The same goes for Mark and Val. Mark would advise Kerry to give advice to Pam. In the real world, Val is against giving advice but in the hypothetical idealised circumstances we have to make her willing to give advice so we have to make her to be for advising others. This means that in the idealised circumstances Val too advices Kerry to give advice. So, against the disagreement between Mark and Val disappears on Ridge’s account.
Here’s what Ridge says about worries of this sort:
“These definitions are couched in terms of conditionals. One might worry that these should be read as counterfactual conditionals, and then object that in the nearest world in which a given person would offer advice of any kind, his state of mind would be quite different. This, though, is not the intended reading. The idea is rather that we keep the states of mind of A and B fixed and ask, given those states of mind, what each of them would advise D to do, if they had to advice one way or another, and moreover had to do so honestly, candidly, and without hypocrisy of any kind (Ridge 2014, 187).”
I don’t think this response works. Firstly, I am little worried about being told that I should not read a counterfactual conditional as a counterfactual conditional. If the theory is not based on a counterfactual conditional, then why formulate it in terms of one? The second thing to note is that the fix in the end of passage just replaces one counterfactual conditional with another. It says that when we place the agents in the idealised conditions, we make no psychological changes (we keep attitudes fixed) but rather we change the external circumstances so that they have to give advice honestly. (By the way, the only way I can make sense of this requirement to give advice is that now in the idealised circumstances there is a threat: think of a demon insisting that you give honest advice or they shoot you.)

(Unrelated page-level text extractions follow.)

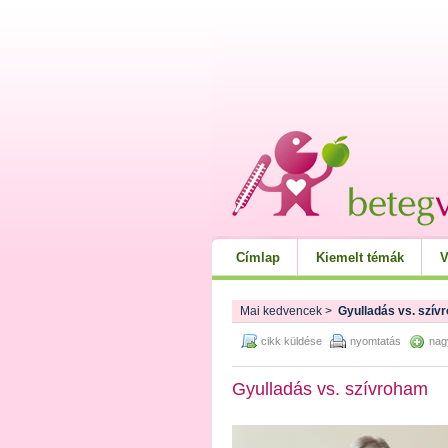
Címlap
Kiemelt témák
V
Mai kedvencek
>
Gyulladás vs. szív
cikk küldése
nyomtatás
nag
Gyulladás vs. szívroham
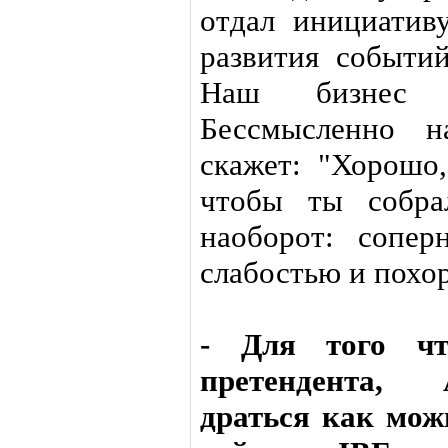
отдал инициатив
развития событий
Наш бизнес 
Бессмысленно н
скажет: "Хорошо,
чтобы ты собра
наоборот: сопер
слабостью и похор
- Для того чт
претендента, 
драться как можн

The problem is that the conditional fallacy still doesn’t go away. Consider the following case:
Imagine that Freda’s states of mind is such that she is disposed to advice people not to tell lies except in situations in which she has to give advice one way or another and she has to do so honestly, candidly and without hypocrisy of any kind. In these situations, she gets so nervous that she advises people to tell lies. Erin in contrast is always disposed to advise people to tell lies. Then, assume that we are in an ordinary situation in which Freda doesn’t have to advise anyone even if she has an opportunity to do so. In this situation, Freda and Erin have the following discussion:
Freda: Olly should not tell a lie to Polly.
Erin: You’re mistaken. Olly should tell a lie to Polly.
Intuitively, Freda and Erin can sincerely say these things given their attitudes towards lying (Freda is against Olly lying to Polly whereas Erin is for this). And, intuitively they disagree. However, the revised version of Ridge’s view doesn’t support this intuition. If Freda had to give advice honestly, she would advise everyone to lie because of her nerves (note that Ridge explicitly says that we keep their states of minds fixed – I assume this includes the disposition to get nervous when under pressure and to advice people to lie in that case). And so, on Ridge’s view, there’s again no disagreement. So the conditional fallacy is still a problem. This makes me doubt that there’s a way to makes sense of disagreements in terms of dispositions to advise in idealised circumstances – the conditional fallacy is too much of a problem.